You also need to convey, in the strongest terms possible, that he was given up because his mother could not find a way to keep him--possibly because she was very young, her own parents could or would not help, because she was impossibly poor, and so, faced with impossible odds, she consented to his adoption, unquestionably with much sorrow and many tears. He should know that she loved him desperately, but could not keep him and so surrendered to forces greater than her ability to mother. She did not give him up because she "loved him so much."
The lie of: She loved you so much...
Yet that is what we hear from the writings of many adoptive parents, and the noxious language the adoption industry has popularized today:
Your (poor, unfortunate, young, pick one) mother loved you so much she gave you up. In reality, this makes no sense and your child will recognize this immediately--he thinks,
If she loved me so much, why didn't she keep me? She must not have loved me at all. Writing this today I am reminded of the television ads for a credit-card caveats that try to pull the wool over a child's eye by saying one thing but meaning another--you can "ride" the bicycle only in this impossibly small area, so small you can't ride; one child is offered a plastic pony, the other gets a real pony, etc.
If "love" were the reason that mothers gave up their babies, the most "loved" babies would all be available for adoption. A child is given up, or surrendered, because his real mother can find no way to keep the child at the point in time. A child is not given up because he was loved so much his mother decided that someone else could be the better parent. Unless there are extenuating circumstances, such as drugs or life in prison, every mother knows she is the best mother for her own child. She will instinctively better understand that little person at her breast, that angst-ridden adolescent, that troublesome teenager than any genetic stranger ever can or will.
After I found my daughter, and she was visiting in my home and we would shop or have makeup put on at a department store for fun, or put makeup on at home, she kept repeating how this never occurred with her adoptive mother, that she never learned how to put makeup on from her mother, that her mother did not enjoy shopping, that she missed doing this with her other mother. At first, I did not think much of it, and even found ways to excuse the woman she called Mom--she was busy with the boys, she was working--but I came to realize that my daughter Jane was expressing her own personal sorrow at not growing up with a style she longed for, a way of doing something--shopping and putting makeup on--that just felt right. This was way more than not fitting into the schedule of a too busy mother. No matter what, I would have found time with shop with my daughter the way I had shopped with my mother. I remember the time I gave my daughter a bottle of my Max Factor makeup that for some reason I was not going to use. I said,
Do you want this? I'll try it, she said. And then, what she could not get over was that it was my makeup and it was the right color for her own skin tone. So much was contained in that simple fact. The right skin tone. My skin tone. And hers too.
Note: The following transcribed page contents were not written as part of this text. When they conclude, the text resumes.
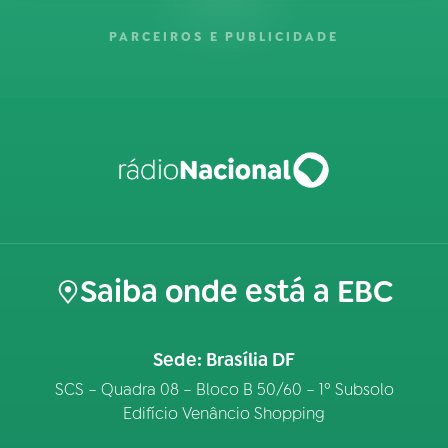
PARCEIROS E PUBLICIDADE
Saiba onde está a EBC
Sede: Brasília DF
SCS – Quadra 08 – Bloco B 50/60 – 1º Subsolo
Edifício Venâncio Shopping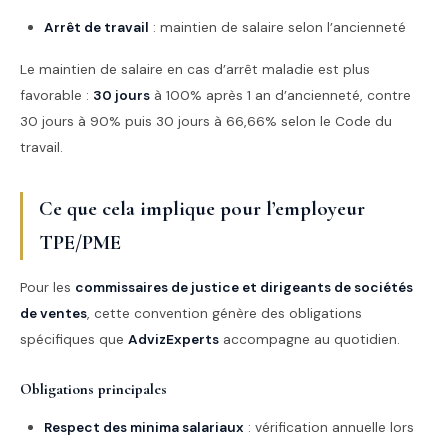
Arrêt de travail
: maintien de salaire selon l’ancienneté
Le maintien de salaire en cas d’arrêt maladie est plus
favorable :
30 jours
à 100% après 1 an d’ancienneté, contre
30 jours à 90% puis 30 jours à 66,66% selon le Code du
travail.
Ce que cela implique pour l’employeur
TPE/PME
Pour les
commissaires de justice et dirigeants de sociétés
de ventes
, cette convention génère des obligations
spécifiques que
AdvizExperts
accompagne au quotidien.
Obligations principales
Respect des minima salariaux
: vérification annuelle lors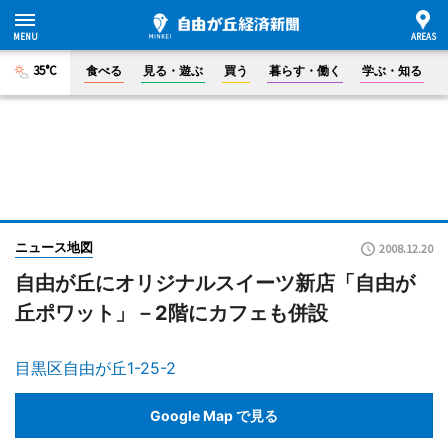
35°C
食べる
見る・遊ぶ
買う
暮らす・働く
学ぶ・知る
ニュース地図
2008.12.20
自由が丘にオリジナルスイーツ新店「自由が
丘ポワット」－2階にカフェも併設
目黒区自由が丘1-25-2
Google Map で見る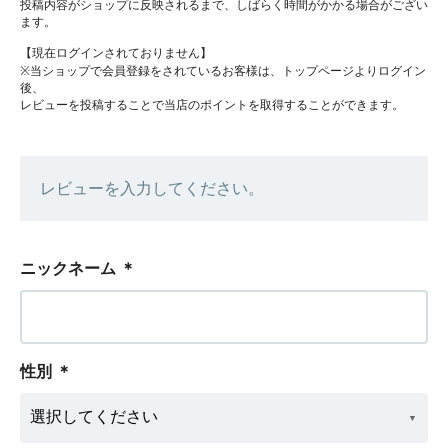
投稿内容がショップに反映されるまで、しばらく時間がかかる場合がござい
ます。
【現在ログインされておりません】
※当ショップで会員登録をされているお客様は、トップページよりログイン
後、
レビューを投稿することで当店のポイントを取得することができます。
レビューを入力してください。
ニックネーム
＊
性別
＊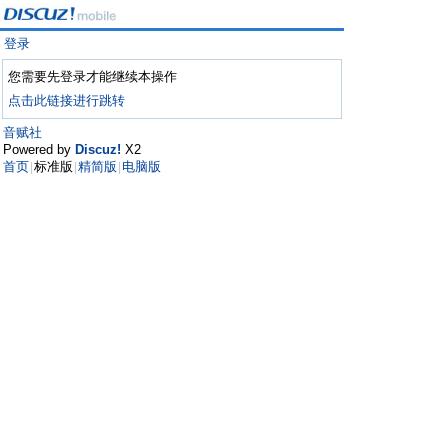
登录
您需要先登录才能继续本操作
点击此链接进行跳转
音赋社
Powered by
Discuz!
X2
首页
标准版
精简版
电脑版
|
|
|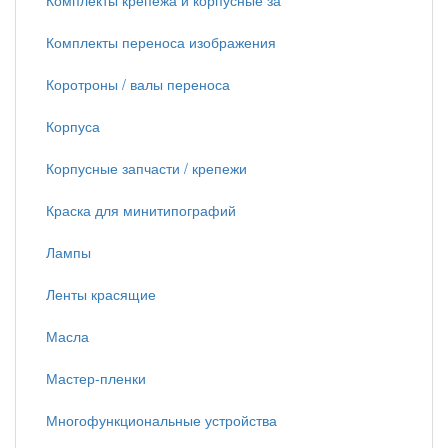
Комплекты крепежа и корпусные за
Комплекты переноса изображения
Коротроны / валы переноса
Корпуса
Корпусные запчасти / крепежи
Краска для минитипографий
Лампы
Ленты красящие
Масла
Мастер-пленки
Многофункциональные устройства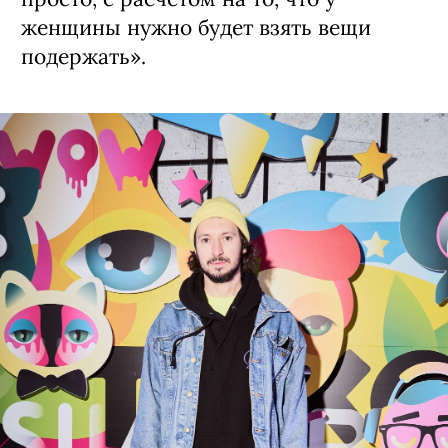
женщины нужно будет взять вещи
подержать».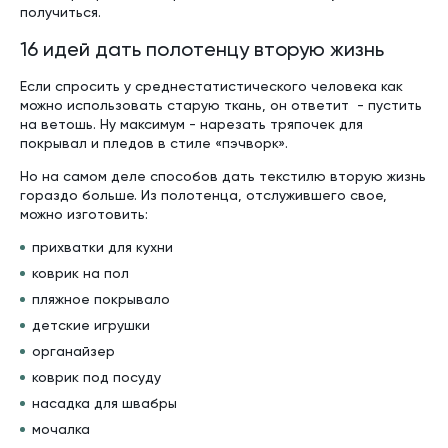
получиться.
16 идей дать полотенцу вторую жизнь
Если спросить у среднестатистического человека как
можно использовать старую ткань, он ответит - пустить
на ветошь. Ну максимум - нарезать тряпочек для
покрывал и пледов в стиле «пэчворк».
Но на самом деле способов дать текстилю вторую жизнь
гораздо больше. Из полотенца, отслужившего свое,
можно изготовить:
прихватки для кухни
коврик на пол
пляжное покрывало
детские игрушки
органайзер
коврик под посуду
насадка для швабры
мочалка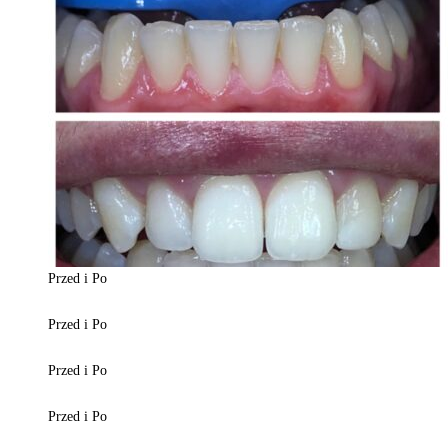
Przed i Po
Przed i Po
Przed i Po
Przed i Po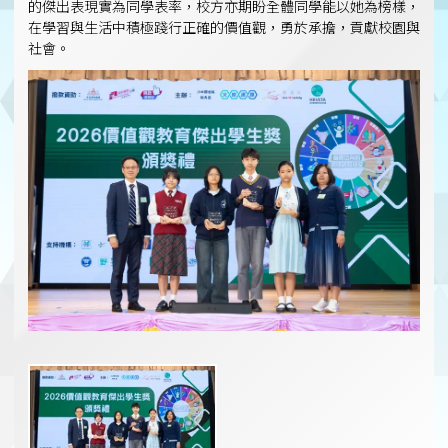
的傑出表現實為同學表率，校方亦期盼全體同學能以她為榜樣，
在學習與生活中積極踐行正確的價值觀，勇於承擔，貢獻校園與
社會。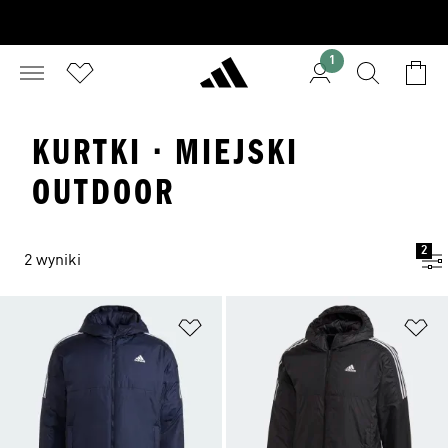
1
KURTKI · MIEJSKI
OUTDOOR
2
2 wyniki
Dodaj do listy życzeń
Do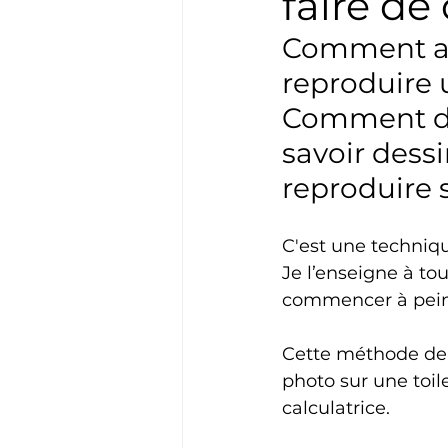
faire de 
Comment ag
reproduire 
Comment des
savoir dessi
reproduire s
C'est une techniqu
Je l’enseigne à tou
commencer à pein
Cette méthode de m
photo sur une toile
calculatrice.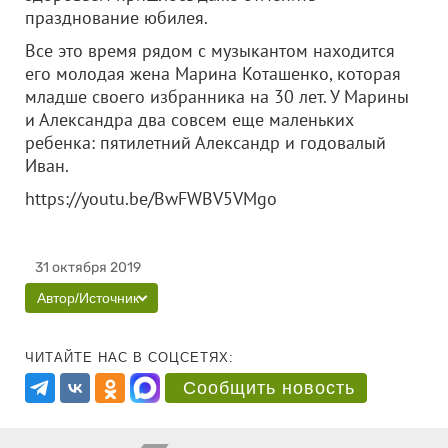
празднование юбилея.
Все это время рядом с музыкантом находится
его молодая жена Марина Коташенко, которая
младше своего избранника на 30 лет. У Марины
и Александра два совсем еще маленьких
ребенка: пятилетний Александр и годовалый
Иван.
https://youtu.be/BwFWBV5VMgo
31 октября 2019
Автор/Источник
ЧИТАЙТЕ НАС В СОЦСЕТЯХ:
Сообщить новость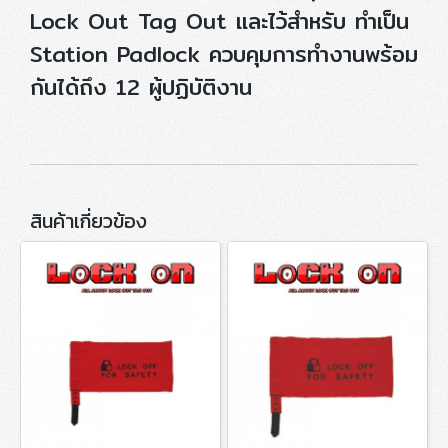
Lock Out Tag Out และไว้สำหรับ ทำเป็น
Station Padlock ควบคุมการทำงานพร้อม
กันได้ถึง 12 ผู้ปฏิบัติงาน
สินค้าเกี่ยวข้อง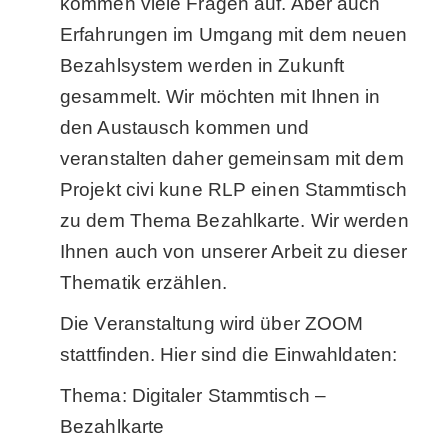
kommen viele Fragen auf. Aber auch
Erfahrungen im Umgang mit dem neuen
Bezahlsystem werden in Zukunft
gesammelt. Wir möchten mit Ihnen in
den Austausch kommen und
veranstalten daher gemeinsam mit dem
Projekt civi kune RLP einen Stammtisch
zu dem Thema Bezahlkarte. Wir werden
Ihnen auch von unserer Arbeit zu dieser
Thematik erzählen.
Die Veranstaltung wird über ZOOM
stattfinden. Hier sind die Einwahldaten:
Thema: Digitaler Stammtisch –
Bezahlkarte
Shopping. Makeup. Seemingly superficial, but the stuff of a life. Connective tissue. Like the way we both sang off key and climbed steps with the footfall of an elephant. As an adoptive parent, you may find certain similarities with your child, and some things undoubtedly gel because of nurture, but you will have to deal with the differences; and understand that your child will always note them, even if you do not.
Always opt for an open adoption
As for whether an open adoption is better than a closed adoption? There is no contest. No matter the truth of one's origins, it is always better to know than to live a life full of wonder. Open adoptions are better for the natural mother, and better for the child. We understand that some adoptive parents become frustrated when the natural mother does not maintain closer contact or visit more often; people are different, life is complicated and these things happen; but no matter what, for the individual who is adopted, dealing with reality is always better than shadow boxing with fantasy.